What you have to do:
Lines with the word "Competizione" in them are the ones to copy from the records.

::::::

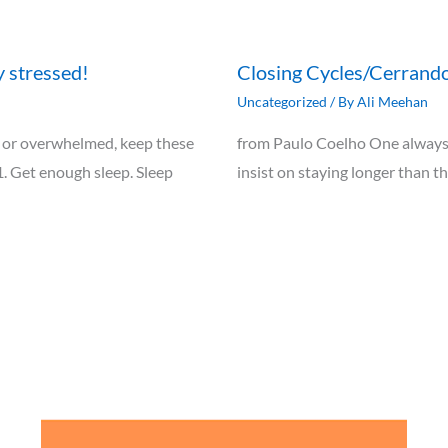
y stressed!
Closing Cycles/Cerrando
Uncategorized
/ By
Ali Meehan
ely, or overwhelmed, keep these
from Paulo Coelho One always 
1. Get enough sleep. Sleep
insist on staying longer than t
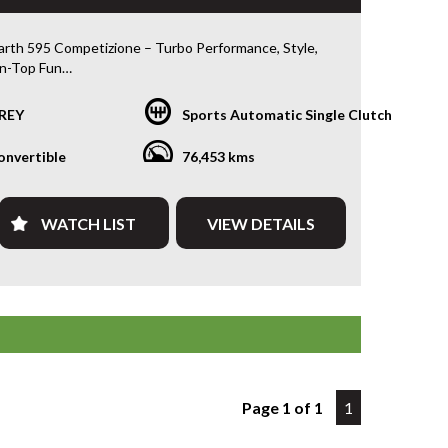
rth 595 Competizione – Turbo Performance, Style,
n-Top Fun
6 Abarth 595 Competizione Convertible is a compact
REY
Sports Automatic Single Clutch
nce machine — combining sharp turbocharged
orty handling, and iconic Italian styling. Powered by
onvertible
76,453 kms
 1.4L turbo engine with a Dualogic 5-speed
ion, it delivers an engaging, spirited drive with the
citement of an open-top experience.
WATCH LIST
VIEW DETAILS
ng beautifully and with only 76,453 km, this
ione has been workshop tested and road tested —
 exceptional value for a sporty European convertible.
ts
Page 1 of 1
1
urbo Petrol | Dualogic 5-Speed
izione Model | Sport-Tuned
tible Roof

::::::

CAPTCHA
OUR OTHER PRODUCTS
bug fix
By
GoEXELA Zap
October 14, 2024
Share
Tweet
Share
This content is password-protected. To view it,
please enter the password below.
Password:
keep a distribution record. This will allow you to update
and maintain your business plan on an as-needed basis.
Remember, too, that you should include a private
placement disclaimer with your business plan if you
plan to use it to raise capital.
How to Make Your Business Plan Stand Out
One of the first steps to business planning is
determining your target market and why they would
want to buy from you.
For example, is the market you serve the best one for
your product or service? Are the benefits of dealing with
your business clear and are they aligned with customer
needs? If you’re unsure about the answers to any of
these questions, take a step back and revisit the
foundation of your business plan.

::::::

Response to the exercise:
rth 595 Competizione – Turbo Performance, Style,
6 Abarth 595 Competizione Convertible is a compact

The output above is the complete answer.